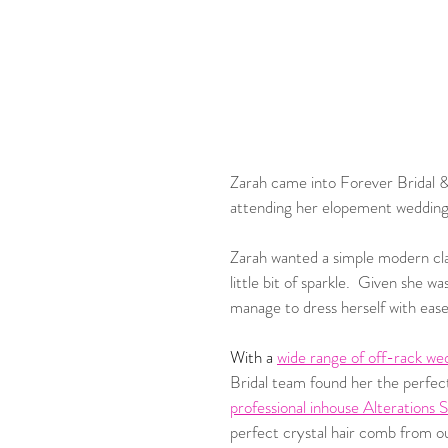
Zarah came into Forever Bridal &
attending her elopement wedding.
Zarah wanted a simple modern clas
little bit of sparkle.  Given she 
manage to dress herself with ease
With a 
wide range of off-rack we
Bridal team found her the perfec
professional inhouse Alterations 
perfect crystal hair comb from o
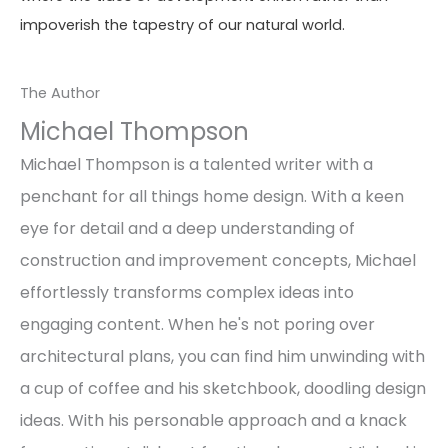
impoverish the tapestry of our natural world.
The Author
Michael Thompson
Michael Thompson is a talented writer with a
penchant for all things home design. With a keen
eye for detail and a deep understanding of
construction and improvement concepts, Michael
effortlessly transforms complex ideas into
engaging content. When he's not poring over
architectural plans, you can find him unwinding with
a cup of coffee and his sketchbook, doodling design
ideas. With his personable approach and a knack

# # #

> Task goal: What are the lines in the records above, word for word, from the one containing "manage to dress herself with ease" through the one containing "a cup of coffee", both ends included and pictures left out?

> Answer for the task:
manage to dress herself with ease
With a 
wide range of off-rack we
Bridal team found her the perfec
professional inhouse Alterations 
perfect crystal hair comb from o
impoverish the tapestry of our natural world.
The Author
Michael Thompson
Michael Thompson is a talented writer with a
penchant for all things home design. With a keen
eye for detail and a deep understanding of
construction and improvement concepts, Michael
effortlessly transforms complex ideas into
engaging content. When he's not poring over
architectural plans, you can find him unwinding with
a cup of coffee and his sketchbook, doodling design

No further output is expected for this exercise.